Under physiological conditions, iFGF23 is the most abundant form of circulating FGF23 peptides [25, 26]. We initially hypothesized that the biologically active FGF23 is better associated with clinical outcomes and might reflect better the biological properties of FGF23. However, the opposite finding seems to be the case. A very recent study suggests that the iron status and inflammation may have confounded the associations of iFGF23 with clinical outcomes [27]. Under healthy conditions increased transcription due to iron deficiency and/or inflammation are matched with increased cleavage to maintain normal circulating levels of full-length FGF23, resulting in elevated concentrations of circulating cFGF23, but normal concentrations of iFGF23 and hence a better correlation of cFGF23 with outcomes as compared with iFGF23 measurements.
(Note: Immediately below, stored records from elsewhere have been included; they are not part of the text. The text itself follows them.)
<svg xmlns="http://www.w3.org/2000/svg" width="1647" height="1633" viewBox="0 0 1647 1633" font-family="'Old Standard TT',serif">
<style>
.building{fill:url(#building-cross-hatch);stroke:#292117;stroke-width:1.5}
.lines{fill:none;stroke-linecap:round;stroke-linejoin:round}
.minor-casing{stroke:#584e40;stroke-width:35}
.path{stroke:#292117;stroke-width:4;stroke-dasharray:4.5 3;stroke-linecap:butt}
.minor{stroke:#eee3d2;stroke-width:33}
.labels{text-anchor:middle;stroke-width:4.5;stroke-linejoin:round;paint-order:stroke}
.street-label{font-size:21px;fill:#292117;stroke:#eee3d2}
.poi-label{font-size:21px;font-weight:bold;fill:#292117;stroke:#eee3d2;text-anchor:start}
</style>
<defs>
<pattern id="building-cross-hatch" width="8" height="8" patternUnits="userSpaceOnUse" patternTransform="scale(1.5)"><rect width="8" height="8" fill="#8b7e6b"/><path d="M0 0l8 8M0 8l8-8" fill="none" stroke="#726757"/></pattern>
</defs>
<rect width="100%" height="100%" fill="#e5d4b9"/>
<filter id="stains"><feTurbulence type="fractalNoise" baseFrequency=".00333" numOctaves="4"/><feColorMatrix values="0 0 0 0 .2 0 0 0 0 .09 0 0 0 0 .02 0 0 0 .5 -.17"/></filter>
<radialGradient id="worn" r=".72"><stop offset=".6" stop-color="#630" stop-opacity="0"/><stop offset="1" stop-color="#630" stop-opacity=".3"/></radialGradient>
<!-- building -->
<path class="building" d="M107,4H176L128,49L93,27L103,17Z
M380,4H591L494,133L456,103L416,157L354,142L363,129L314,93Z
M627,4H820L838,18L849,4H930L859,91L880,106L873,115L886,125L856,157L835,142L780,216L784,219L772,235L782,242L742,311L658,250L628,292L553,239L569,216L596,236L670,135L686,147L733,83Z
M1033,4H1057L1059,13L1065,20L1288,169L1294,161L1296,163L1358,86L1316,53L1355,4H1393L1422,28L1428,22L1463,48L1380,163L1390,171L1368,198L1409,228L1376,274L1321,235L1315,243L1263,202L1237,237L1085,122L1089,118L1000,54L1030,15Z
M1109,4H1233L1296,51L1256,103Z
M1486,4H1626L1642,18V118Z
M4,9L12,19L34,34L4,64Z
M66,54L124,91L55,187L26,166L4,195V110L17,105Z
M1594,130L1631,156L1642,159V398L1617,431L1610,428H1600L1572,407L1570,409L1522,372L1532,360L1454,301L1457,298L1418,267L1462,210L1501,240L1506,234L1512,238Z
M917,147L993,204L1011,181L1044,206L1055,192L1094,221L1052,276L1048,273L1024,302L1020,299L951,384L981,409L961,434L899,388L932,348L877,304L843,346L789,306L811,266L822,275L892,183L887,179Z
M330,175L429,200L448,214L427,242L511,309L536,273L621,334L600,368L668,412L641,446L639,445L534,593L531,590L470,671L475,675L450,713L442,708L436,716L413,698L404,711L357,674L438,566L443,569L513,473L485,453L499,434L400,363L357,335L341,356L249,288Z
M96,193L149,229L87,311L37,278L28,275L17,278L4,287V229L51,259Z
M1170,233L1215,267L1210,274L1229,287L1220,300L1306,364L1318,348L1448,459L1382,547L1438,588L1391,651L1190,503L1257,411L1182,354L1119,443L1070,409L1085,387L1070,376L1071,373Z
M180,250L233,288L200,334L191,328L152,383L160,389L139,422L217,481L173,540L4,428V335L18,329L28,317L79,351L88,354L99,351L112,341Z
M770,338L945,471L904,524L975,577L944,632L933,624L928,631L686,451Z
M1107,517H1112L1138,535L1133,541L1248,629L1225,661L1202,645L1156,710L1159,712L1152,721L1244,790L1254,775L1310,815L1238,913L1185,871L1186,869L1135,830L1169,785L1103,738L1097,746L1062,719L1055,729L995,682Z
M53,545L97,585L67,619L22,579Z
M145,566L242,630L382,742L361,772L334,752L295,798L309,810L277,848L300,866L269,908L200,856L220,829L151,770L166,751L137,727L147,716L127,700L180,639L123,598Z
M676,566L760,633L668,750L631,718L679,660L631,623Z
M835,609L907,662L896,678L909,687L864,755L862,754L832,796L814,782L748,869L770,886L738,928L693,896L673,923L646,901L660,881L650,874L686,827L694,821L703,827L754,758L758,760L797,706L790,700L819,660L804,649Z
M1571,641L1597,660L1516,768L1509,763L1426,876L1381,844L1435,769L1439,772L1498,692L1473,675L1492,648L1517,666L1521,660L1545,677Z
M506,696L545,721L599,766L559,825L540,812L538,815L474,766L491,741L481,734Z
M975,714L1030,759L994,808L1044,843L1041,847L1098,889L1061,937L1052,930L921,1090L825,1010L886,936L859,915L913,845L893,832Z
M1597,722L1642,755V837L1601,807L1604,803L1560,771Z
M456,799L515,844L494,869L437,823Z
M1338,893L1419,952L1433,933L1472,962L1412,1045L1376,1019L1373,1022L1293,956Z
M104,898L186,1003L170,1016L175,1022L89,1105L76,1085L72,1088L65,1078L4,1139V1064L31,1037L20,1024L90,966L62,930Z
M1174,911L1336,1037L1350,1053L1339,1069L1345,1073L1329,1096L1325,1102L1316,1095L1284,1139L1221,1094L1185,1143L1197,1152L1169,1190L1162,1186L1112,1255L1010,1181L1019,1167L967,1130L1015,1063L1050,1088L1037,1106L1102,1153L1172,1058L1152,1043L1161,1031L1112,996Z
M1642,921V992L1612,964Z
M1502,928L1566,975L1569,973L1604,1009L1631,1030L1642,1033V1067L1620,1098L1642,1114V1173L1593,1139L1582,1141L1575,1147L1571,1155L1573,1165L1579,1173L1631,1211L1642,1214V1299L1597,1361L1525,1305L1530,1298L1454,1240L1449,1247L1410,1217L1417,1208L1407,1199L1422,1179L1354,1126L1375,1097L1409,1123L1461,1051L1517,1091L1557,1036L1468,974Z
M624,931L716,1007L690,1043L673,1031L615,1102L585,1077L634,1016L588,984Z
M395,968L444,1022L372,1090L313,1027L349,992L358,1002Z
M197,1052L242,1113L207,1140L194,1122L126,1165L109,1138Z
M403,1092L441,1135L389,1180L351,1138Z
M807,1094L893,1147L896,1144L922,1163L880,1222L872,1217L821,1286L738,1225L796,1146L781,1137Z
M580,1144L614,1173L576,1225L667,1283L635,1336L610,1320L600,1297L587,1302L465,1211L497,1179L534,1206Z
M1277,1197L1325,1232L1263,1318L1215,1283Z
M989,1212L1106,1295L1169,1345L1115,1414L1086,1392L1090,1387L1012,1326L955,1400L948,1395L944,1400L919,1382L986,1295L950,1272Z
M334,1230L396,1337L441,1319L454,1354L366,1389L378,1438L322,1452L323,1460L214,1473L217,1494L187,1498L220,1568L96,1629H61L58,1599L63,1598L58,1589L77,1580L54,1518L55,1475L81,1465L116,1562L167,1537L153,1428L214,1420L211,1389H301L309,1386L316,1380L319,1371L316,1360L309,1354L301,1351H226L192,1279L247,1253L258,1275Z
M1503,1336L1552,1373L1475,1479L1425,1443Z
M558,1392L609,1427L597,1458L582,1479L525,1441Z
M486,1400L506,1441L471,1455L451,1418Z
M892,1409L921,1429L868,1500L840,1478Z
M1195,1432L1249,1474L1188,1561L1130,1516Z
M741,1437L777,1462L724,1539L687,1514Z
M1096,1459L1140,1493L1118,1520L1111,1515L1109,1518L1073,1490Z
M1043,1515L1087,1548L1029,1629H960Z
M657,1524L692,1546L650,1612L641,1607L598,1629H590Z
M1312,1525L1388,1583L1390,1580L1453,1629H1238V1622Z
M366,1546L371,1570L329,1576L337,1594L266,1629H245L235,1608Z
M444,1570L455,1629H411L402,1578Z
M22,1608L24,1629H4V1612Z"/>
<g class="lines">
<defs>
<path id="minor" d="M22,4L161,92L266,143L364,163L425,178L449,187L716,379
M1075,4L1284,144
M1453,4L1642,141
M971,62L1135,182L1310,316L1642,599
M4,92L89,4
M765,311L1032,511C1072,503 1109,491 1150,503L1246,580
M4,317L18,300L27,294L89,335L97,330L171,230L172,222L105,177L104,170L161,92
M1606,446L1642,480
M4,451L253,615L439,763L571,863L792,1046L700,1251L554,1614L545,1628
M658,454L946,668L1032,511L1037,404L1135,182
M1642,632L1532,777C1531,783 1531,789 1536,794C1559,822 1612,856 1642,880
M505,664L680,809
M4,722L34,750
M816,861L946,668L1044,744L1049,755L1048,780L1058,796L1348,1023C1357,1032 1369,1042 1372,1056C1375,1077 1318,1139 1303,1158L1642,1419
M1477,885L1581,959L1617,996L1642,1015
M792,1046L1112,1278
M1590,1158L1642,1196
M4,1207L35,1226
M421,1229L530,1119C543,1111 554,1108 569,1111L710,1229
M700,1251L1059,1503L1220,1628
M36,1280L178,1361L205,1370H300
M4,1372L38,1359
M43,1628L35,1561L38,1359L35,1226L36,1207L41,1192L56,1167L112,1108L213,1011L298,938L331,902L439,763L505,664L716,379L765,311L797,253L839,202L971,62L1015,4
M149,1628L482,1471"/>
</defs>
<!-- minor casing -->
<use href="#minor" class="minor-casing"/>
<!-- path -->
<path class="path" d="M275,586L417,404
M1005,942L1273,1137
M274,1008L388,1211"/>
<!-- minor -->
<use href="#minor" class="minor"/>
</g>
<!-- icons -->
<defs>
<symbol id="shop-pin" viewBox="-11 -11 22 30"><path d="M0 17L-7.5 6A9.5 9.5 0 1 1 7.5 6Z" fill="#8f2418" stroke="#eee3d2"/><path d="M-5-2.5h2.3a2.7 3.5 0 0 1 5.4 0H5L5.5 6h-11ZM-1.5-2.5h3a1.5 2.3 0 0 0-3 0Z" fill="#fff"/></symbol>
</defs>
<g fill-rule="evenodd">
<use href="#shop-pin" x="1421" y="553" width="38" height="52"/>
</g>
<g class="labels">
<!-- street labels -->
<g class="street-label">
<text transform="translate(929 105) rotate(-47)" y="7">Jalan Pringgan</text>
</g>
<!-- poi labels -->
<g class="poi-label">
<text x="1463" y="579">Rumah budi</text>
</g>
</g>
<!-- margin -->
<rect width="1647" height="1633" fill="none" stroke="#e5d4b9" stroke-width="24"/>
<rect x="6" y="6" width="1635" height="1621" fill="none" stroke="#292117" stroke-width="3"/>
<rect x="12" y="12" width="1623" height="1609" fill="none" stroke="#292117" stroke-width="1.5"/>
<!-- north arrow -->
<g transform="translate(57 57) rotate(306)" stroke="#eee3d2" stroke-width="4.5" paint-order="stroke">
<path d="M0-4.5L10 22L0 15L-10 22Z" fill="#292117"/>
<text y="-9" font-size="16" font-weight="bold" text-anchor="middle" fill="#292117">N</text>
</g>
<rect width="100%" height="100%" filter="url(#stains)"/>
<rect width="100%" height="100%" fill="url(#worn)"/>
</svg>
This study [27] stimulated us to analyze whether the iron status may also influence our findings in KTRs. We thus conducted a series of multivariate models. After adjusting for kidney function (model 1), the association between iFGF23 and the overall graft loss was no longer significant. In the subsequent analysis, more covariates were added to the model, model 4 considered C-reactive protein (CRP), which represented inflammation on top of conventional risk factors, model 5 added mean corpuscular volume (MCV) and ferritin as markers of the iron status. Model 6 was fully adjusted for all risk factors (Table 2). cFGF23, but not iFGF23, showed consistently significant association with the composite outcomes. Thus, our data rather suggest that fragments of FGF23 are more important than the full length FGF23 molecule for predicting outcome in stable kidney transplant recipients. Alternatively, yet not identified confounding factors in humans who were just described in animal models [28, 29] might likewise modify the association as it was the case for iron deficiency [11].

Our study consists of a well-defined cohort of KTRs without loss of follow-up. We determined both serum iFGF23 and cFGF23 levels and performed three independent statistical methods (Time-dependent ROC curve analysis, Kaplan-Meier analysis and Cox proportional-hazards model) to assess the association between FGF23 and overall graft loss. We acknowledge several limitations of this study. First, iFGF23 as well as cFGF23 concentrations were only measured once at study entry, hence it is impossible to investigate the alteration over time in this cohort. Second, concerning the limited number of endpoint events, we did not conduct subgroup analyses of graft loss and death separately. Third, the binding sites of the antibodies in the used cFGF23 ELISAs were not identical, because they came from different companies (Immutopics versus Biomedica). Although data coming for studies using either the cFGF23 Immutopics Elisa or the cFGF23 Elisa from Biomedica yielded qualitatively identical results, the differences in the binding sites might have influenced the ability of the individual ELISA to detect breakdown-products of FGF23 (see supplementary Figure 1). Furthermore, this cross-sectional study can only show the association between baseline cFGF23 and endpoints, further studies analyzing just potential degradation products of full length FGF23 are needed.

Conclusion

Consistent with prior studies, we also demonstrated that baseline serum cFGF23 was independently associated with the overall graft loss in KTRs. Simultaneously measured iFGF23, however, was not associated with the composite outcome after adjusting for risk factors. The cFGF23 ELISA might detect bioactive FGF23 fragments that are not detected by the iFGF23 ELISA.